Monday was the first day the team was at the complex together, and Poyer said the differences in the facility from this season to last are night and day.

6. Expectations to build off last season

The Bills defense has expectations to remain one of the best in the league this season because they return several starters. Some of those starters, Tremaine Edmunds and Matt Milano, are also a year older and wiser. When you throw that into the mix with new defensive line additions who provide versatility, the expectations may seem even higher. Poyer feels their goals as a defense are attainable because many key pieces have been together in the defense for years.

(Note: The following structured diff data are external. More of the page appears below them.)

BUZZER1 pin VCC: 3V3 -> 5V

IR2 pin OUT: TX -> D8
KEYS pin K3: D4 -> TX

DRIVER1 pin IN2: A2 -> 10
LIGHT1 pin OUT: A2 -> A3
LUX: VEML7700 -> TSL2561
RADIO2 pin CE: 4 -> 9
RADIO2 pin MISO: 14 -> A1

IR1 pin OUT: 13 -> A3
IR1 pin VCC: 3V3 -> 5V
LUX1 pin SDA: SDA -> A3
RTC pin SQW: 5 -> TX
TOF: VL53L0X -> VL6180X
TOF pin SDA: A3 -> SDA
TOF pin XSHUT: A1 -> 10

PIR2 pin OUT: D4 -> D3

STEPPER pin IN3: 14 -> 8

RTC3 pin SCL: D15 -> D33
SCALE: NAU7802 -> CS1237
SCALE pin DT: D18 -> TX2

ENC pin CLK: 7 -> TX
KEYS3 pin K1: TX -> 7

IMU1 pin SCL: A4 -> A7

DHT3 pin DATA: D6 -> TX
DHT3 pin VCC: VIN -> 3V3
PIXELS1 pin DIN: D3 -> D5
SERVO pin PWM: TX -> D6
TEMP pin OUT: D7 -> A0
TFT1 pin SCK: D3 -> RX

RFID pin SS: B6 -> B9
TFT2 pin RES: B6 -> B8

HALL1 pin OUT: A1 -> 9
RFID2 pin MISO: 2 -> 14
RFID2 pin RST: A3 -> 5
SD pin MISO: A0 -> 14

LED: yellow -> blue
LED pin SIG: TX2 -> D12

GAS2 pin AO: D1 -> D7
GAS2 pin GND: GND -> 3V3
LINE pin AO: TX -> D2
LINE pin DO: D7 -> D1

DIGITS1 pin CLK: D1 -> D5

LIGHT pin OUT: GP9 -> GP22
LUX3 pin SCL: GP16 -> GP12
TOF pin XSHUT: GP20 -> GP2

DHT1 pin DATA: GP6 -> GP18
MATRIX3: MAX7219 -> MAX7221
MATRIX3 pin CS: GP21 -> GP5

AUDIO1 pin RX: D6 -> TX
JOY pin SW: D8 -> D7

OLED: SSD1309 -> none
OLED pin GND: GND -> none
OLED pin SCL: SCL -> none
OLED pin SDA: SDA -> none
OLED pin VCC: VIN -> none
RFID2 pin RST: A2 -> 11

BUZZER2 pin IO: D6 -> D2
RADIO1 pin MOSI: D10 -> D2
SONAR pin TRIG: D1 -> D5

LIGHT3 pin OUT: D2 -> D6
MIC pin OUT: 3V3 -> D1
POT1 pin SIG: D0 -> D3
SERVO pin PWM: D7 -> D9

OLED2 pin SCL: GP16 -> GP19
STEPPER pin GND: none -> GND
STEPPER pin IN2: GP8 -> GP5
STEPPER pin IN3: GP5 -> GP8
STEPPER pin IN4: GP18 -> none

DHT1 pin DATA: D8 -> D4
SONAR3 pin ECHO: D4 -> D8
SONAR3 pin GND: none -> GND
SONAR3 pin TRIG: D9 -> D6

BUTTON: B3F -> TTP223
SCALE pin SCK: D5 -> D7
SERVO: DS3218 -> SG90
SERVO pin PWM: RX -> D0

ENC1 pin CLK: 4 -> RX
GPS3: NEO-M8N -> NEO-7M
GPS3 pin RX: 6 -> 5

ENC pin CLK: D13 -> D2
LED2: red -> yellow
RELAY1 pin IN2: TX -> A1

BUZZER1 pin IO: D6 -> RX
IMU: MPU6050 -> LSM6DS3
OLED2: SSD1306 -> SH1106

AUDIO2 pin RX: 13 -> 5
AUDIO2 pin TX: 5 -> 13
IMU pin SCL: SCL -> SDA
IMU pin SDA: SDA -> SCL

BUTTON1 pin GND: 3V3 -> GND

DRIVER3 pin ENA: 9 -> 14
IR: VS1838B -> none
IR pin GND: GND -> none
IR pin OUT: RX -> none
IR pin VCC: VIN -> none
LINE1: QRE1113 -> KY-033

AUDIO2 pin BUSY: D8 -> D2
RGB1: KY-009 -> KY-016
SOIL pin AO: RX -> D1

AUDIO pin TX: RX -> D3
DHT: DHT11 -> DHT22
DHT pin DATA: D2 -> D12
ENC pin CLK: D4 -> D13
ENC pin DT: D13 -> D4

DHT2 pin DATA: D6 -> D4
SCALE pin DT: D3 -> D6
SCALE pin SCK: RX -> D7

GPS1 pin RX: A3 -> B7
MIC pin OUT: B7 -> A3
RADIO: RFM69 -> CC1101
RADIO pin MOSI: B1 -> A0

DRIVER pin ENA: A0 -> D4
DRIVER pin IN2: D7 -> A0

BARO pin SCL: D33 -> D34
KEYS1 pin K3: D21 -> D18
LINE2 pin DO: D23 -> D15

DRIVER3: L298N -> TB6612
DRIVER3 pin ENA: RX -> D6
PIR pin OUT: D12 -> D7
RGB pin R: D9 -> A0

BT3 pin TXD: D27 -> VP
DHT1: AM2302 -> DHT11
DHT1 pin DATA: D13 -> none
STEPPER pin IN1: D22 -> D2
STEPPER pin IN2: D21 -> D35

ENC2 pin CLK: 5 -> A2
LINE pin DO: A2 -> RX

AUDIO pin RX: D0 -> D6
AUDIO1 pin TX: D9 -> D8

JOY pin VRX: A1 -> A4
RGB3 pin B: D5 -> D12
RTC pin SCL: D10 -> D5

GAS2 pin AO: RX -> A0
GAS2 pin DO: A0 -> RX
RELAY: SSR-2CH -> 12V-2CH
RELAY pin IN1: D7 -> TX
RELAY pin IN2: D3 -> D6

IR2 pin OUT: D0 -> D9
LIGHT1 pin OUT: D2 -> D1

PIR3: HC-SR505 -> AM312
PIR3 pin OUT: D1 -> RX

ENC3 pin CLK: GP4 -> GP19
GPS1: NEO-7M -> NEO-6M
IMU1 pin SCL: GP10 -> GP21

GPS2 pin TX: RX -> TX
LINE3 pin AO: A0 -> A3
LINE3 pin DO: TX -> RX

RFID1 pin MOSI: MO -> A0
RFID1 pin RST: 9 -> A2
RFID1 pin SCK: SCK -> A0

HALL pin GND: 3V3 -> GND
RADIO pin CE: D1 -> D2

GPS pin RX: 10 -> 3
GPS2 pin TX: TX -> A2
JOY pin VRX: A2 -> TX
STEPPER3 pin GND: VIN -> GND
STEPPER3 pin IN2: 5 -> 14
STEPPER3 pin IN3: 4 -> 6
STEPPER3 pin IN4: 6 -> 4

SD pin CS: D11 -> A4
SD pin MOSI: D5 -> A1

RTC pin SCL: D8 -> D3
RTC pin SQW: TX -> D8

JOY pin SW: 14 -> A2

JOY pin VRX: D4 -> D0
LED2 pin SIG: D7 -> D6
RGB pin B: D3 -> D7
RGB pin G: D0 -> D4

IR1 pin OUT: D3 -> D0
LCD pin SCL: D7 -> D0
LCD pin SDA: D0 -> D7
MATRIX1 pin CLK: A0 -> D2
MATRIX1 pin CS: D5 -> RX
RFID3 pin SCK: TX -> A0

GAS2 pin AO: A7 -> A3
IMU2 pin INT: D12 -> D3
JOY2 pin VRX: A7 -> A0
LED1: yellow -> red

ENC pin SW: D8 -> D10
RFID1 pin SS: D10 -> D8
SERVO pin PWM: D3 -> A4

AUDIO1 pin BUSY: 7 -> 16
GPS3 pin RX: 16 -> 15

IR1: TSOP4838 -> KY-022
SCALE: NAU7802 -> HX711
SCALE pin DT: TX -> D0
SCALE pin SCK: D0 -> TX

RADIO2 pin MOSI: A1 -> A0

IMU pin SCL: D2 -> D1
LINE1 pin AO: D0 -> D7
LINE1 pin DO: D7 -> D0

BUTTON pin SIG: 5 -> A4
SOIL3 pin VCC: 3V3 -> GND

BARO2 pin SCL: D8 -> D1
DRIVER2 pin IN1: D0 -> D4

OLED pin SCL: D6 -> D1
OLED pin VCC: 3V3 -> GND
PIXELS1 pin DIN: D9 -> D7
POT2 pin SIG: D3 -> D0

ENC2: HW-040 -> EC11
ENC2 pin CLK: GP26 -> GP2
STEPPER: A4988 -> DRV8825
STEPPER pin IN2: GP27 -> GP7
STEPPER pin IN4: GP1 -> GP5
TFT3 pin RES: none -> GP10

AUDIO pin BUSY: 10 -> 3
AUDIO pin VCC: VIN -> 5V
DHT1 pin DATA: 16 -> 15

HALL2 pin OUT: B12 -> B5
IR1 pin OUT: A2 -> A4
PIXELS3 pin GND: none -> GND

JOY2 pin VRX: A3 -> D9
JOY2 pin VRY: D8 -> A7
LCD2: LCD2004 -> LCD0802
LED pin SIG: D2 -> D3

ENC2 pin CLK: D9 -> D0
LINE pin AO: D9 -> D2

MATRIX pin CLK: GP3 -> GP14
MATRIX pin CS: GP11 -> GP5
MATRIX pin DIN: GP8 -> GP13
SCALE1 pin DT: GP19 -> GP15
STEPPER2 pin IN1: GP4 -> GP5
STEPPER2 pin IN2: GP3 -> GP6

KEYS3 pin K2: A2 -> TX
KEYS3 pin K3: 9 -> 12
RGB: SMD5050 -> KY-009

"It's just a matter of continuing to build off of what we've built the last two/three years here," Poyer said. "We obviously still have that bad taste in our mouth from the Houston game. That should be enough to fuel us coming into this season and understanding what we need to do to get over that hump. I love the pieces that we have. I love the additions that we brought in. We're going to continue to work to get over that hump, and like I said the ultimate goal is to bring a championship to Buffalo. It's going to take hard work and dedication. We have the right guys on the team to do that."

The players know the expectations for themselves and from the coaches are far higher than the public. Poyer said the important thing is making sure the young players are taking valuable reps, especially in a season where the rookies didn't participate in OTAs or minicamps.